Walker G T, Fraiser M S, Schram J L, Little M C, Nadeau J G, Malinowski D P
Department of Molecular Biology, Becton Dickinson Research Center, Research Triangle Park, NC 27709.
Nucleic Acids Res. 1992 Apr 11;20(7):1691-6. doi: 10.1093/nar/20.7.1691.
Strand Displacement Amplification (SDA) is an isothermal, in vitro nucleic acid amplification technique based upon the ability of HincII to nick the unmodified strand of a hemiphosphorothioate form of its recognition site, and the ability of exonuclease deficient klenow (exo- klenow) to extend the 3'-end at the nick and displace the downstream DNA strand. Exponential amplification results from coupling sense and antisense reactions in which strands displaced from a sense reaction serve as target for an antisense reaction and vice versa. In the original design (G. T. Walker, M. C. Little, J. G. Nadeau and D. D. Shank (1992) Proc. Natl. Acad. Sci 89, 392-396), the target DNA sample is first cleaved with a restriction enzyme(s) in order to generate a double-stranded target fragment with defined 5'- and 3'-ends that can then undergo SDA. Although effective, target generation by restriction enzyme cleavage presents a number of practical limitations. We report a new target generation scheme that eliminates the requirement for restriction enzyme cleavage of the target sample prior to amplification. The method exploits the strand displacement activity of exo- klenow to generate target DNA copies with defined 5'- and 3'-ends.

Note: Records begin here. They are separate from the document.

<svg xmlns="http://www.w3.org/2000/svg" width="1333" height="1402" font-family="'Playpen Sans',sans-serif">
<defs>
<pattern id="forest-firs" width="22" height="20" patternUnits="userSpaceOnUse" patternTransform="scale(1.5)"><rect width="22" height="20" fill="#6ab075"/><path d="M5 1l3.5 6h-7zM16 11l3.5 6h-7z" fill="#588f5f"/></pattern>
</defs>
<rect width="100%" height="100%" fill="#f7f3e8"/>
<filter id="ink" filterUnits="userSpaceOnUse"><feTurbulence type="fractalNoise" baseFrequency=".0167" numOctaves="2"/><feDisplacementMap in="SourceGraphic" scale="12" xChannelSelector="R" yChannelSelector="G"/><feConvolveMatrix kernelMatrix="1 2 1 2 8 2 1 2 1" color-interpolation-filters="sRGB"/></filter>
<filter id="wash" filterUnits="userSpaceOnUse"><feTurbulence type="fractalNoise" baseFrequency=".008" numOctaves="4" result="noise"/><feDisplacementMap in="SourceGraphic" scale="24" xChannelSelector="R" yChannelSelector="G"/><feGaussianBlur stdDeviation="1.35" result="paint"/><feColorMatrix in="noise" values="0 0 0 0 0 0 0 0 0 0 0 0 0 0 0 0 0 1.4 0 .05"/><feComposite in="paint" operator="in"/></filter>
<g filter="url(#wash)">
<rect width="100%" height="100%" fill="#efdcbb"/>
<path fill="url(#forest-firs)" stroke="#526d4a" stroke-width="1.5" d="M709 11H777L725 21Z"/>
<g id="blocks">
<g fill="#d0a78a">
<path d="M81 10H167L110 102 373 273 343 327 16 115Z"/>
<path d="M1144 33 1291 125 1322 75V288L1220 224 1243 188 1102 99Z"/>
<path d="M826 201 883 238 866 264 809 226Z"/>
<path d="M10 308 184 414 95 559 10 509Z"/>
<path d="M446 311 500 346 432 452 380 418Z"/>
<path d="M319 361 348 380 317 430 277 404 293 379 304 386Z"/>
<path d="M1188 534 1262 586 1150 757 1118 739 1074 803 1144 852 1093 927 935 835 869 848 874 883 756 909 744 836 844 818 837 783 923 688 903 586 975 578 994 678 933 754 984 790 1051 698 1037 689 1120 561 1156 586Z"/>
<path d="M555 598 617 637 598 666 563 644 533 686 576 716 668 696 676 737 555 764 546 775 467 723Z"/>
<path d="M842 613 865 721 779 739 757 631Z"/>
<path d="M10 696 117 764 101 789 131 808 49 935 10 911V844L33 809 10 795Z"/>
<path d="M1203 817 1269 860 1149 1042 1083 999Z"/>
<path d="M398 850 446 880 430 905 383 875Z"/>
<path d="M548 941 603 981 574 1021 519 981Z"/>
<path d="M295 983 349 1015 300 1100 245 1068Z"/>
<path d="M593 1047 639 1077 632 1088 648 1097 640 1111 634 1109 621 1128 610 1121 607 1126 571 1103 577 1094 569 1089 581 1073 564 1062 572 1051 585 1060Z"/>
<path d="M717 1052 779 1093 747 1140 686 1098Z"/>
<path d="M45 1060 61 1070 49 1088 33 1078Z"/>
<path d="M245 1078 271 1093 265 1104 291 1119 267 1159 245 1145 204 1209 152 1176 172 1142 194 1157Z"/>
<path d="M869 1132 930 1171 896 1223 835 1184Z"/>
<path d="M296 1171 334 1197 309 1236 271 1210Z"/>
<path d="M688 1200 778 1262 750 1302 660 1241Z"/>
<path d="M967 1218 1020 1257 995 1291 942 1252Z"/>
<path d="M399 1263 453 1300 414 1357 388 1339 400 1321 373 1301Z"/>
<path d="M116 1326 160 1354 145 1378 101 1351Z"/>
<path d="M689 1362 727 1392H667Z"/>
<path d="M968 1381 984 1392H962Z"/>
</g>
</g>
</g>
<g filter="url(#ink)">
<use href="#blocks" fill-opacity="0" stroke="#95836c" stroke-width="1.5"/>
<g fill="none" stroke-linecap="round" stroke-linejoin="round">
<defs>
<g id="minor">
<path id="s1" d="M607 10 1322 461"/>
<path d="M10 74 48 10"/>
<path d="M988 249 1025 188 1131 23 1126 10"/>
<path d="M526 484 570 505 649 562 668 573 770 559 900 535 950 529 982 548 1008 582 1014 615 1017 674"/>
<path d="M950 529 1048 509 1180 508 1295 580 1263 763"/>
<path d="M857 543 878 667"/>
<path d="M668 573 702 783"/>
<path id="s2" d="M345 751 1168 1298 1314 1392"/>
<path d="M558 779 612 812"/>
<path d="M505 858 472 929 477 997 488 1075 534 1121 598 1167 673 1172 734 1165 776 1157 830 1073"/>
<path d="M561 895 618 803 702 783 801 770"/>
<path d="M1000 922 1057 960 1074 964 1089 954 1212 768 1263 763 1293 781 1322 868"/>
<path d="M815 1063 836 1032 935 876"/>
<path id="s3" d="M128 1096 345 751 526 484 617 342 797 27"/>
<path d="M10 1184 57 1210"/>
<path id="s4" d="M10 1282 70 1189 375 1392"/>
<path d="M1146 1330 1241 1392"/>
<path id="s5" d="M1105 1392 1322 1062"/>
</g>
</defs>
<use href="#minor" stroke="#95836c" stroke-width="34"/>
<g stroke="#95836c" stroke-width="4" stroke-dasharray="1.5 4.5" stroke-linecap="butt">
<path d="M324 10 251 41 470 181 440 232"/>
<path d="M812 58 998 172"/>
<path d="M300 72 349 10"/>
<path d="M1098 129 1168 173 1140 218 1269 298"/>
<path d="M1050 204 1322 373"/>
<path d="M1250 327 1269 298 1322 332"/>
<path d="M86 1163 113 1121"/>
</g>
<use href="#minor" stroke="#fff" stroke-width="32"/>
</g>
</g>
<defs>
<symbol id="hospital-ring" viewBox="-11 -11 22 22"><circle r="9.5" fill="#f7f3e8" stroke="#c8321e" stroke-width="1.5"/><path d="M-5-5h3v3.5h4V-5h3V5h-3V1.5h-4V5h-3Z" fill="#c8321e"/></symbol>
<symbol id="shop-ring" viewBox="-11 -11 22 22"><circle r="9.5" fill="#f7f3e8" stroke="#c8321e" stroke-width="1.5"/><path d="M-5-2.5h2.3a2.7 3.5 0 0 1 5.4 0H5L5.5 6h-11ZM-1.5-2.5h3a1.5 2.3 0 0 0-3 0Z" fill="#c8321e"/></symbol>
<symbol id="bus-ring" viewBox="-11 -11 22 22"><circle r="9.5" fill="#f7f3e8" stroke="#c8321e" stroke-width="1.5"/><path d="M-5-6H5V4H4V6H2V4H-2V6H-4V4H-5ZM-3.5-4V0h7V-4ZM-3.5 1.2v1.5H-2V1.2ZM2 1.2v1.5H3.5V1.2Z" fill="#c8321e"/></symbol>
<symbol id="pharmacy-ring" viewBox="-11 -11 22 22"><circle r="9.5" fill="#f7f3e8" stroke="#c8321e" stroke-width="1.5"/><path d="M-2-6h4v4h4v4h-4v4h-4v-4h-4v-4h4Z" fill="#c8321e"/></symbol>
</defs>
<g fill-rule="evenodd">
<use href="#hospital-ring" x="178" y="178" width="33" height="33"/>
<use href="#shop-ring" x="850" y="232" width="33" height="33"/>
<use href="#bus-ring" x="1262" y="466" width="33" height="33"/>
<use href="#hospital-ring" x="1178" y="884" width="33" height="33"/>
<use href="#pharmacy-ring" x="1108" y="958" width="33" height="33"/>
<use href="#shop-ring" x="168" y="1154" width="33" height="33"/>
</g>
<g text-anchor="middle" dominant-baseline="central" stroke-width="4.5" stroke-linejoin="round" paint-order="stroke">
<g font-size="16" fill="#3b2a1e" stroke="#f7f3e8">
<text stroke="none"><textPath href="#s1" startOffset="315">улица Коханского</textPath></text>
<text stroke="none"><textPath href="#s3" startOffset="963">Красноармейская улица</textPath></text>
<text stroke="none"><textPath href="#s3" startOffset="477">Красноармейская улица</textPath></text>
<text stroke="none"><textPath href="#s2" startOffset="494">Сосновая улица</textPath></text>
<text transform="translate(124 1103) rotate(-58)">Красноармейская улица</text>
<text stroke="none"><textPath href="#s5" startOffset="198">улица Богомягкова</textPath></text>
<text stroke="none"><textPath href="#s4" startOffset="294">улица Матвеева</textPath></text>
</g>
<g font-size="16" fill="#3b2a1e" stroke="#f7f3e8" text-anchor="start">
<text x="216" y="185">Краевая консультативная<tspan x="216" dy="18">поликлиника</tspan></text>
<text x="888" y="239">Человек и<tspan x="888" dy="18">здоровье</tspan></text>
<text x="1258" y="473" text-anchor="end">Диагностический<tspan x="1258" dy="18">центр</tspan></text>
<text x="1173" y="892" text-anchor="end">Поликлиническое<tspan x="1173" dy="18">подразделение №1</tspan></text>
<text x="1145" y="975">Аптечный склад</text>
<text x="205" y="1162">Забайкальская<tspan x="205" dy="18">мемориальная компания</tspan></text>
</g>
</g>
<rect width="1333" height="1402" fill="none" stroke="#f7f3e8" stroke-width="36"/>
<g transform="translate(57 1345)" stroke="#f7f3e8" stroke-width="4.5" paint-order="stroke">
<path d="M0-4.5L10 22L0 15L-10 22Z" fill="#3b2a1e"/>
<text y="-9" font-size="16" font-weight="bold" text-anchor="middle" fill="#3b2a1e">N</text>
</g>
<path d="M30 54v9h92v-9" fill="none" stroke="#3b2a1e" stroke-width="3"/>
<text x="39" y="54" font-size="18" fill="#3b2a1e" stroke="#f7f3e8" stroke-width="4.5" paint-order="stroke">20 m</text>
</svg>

The new target generation process occurs at a single temperature (after initial heat denaturation of the double-stranded DNA). The target copies generated by this process are then amplified directly by SDA. The new protocol improves overall amplification efficiency. Amplification efficiency is also enhanced by improved reaction conditions that reduce nonspecific binding of SDA primers. Greater than 10(7)-fold amplification of a genomic sequence from Mycobacterium tuberculosis is achieved in 2 hours at 37 degrees C even in the presence of as much as 10 micrograms of human DNA per 50 microL reaction. The new target generation scheme can also be applied to techniques separate from SDA as a means of conveniently producing double-stranded fragments with 5'- and 3'-sequences modified as desired.

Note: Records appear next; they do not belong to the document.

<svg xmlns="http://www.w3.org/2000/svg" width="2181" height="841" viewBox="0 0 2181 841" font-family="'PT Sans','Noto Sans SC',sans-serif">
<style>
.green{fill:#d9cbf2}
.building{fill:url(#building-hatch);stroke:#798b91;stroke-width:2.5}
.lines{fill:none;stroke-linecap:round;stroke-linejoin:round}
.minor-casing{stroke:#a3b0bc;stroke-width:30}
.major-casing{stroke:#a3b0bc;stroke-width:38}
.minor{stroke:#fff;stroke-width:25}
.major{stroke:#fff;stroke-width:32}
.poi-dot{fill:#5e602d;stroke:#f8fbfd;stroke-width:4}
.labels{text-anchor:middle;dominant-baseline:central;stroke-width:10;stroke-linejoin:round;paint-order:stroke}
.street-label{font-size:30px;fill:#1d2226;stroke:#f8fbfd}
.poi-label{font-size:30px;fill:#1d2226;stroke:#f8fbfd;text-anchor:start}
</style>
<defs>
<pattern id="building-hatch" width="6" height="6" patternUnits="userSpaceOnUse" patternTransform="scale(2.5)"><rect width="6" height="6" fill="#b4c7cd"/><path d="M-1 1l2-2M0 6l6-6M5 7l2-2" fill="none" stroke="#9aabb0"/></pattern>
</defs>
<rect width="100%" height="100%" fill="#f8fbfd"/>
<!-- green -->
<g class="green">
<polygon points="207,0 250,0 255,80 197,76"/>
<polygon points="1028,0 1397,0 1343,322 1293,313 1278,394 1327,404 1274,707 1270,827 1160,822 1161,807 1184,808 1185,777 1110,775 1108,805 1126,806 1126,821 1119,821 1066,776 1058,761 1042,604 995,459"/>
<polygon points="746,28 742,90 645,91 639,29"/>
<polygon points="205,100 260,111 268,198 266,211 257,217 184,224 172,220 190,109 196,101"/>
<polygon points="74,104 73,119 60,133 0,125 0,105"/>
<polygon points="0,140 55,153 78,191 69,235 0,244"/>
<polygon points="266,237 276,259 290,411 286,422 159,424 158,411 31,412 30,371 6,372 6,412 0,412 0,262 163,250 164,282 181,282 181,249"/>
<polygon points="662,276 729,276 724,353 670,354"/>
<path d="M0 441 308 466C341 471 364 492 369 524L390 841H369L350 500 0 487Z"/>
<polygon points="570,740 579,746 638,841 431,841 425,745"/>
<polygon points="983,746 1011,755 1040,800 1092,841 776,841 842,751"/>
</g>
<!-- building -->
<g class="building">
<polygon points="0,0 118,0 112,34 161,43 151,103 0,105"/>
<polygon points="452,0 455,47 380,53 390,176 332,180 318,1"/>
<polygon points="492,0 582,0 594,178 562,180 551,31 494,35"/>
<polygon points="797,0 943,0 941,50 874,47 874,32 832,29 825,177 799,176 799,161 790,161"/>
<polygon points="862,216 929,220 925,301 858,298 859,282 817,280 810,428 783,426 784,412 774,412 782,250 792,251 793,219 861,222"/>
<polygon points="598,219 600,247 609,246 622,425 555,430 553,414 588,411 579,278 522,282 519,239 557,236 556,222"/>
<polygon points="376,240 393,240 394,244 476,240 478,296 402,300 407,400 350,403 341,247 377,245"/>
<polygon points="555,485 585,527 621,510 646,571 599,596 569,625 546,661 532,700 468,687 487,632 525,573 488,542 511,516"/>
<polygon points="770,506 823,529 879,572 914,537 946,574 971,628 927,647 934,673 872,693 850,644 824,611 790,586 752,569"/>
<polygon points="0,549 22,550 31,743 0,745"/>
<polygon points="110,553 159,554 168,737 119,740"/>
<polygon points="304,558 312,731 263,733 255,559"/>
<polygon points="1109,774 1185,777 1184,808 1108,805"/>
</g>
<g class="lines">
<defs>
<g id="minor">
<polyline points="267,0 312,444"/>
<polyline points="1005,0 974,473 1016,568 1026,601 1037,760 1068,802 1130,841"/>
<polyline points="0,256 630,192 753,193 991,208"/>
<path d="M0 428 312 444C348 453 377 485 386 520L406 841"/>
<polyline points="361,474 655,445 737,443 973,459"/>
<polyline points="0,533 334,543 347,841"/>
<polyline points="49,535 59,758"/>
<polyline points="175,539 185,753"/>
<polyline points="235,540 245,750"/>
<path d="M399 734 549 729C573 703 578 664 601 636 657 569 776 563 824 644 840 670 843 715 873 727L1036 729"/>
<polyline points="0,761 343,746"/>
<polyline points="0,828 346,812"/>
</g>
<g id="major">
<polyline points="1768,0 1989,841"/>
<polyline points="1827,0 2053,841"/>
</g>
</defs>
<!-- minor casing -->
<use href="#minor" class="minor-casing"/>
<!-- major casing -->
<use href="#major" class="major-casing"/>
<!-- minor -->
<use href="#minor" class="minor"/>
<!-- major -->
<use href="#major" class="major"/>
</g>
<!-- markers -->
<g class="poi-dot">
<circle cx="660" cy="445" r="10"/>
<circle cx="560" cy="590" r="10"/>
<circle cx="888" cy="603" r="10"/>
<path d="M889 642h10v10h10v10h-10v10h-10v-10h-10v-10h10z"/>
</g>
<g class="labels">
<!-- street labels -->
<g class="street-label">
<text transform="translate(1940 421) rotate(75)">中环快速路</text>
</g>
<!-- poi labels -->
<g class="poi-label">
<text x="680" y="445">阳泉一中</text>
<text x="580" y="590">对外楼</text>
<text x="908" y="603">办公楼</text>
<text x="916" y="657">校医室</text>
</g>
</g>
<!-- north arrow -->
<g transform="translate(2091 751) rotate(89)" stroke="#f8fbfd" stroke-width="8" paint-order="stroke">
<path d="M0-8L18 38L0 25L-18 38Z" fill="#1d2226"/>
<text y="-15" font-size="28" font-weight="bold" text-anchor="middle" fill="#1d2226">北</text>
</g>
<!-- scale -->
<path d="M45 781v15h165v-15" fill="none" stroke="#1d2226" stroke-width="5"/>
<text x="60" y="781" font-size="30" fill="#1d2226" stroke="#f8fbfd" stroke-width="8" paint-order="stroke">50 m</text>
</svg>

链置换扩增(SDA)是一种等温体外核酸扩增技术,其基于HincII切割其识别位点的半硫代磷酸酯形式的未修饰链的能力,以及核酸外切酶缺陷型klenow(exo-klenow)在切口处延伸3'端并置换下游DNA链的能力。指数扩增源于将正向和反向反应偶联,其中从正向反应中置换出的链作为反向反应的靶标,反之亦然。在最初的设计中(G.T.沃克、M.C.利特尔、J.G.纳多和D.D.尚克(1992年)《美国国家科学院院刊》89,392 - 396),首先用限制性内切酶切割靶DNA样品,以产生具有确定的5'和3'末端的双链靶片段,然后该片段可进行SDA。尽管有效,但通过限制性内切酶切割产生靶标存在一些实际限制。我们报告了一种新的靶标生成方案,该方案消除了扩增前对靶样品进行限制性内切酶切割的要求。该方法利用exo-klenow的链置换活性来生成具有确定的5'和3'末端的靶DNA拷贝。新的靶标生成过程在单一温度下发生(双链DNA初始热变性后)。通过该过程生成的靶拷贝然后直接通过SDA进行扩增。新方案提高了整体扩增效率。通过改善反应条件减少SDA引物的非特异性结合,扩增效率也得到了提高。即使在每50微升反应中存在多达10微克人DNA的情况下,在37℃下2小时内也能实现结核分枝杆菌基因组序列大于10^7倍的扩增。新的靶标生成方案也可应用于与SDA分开的技术,作为方便地产生具有按需要修饰的5'和3'序列的双链片段的一种手段。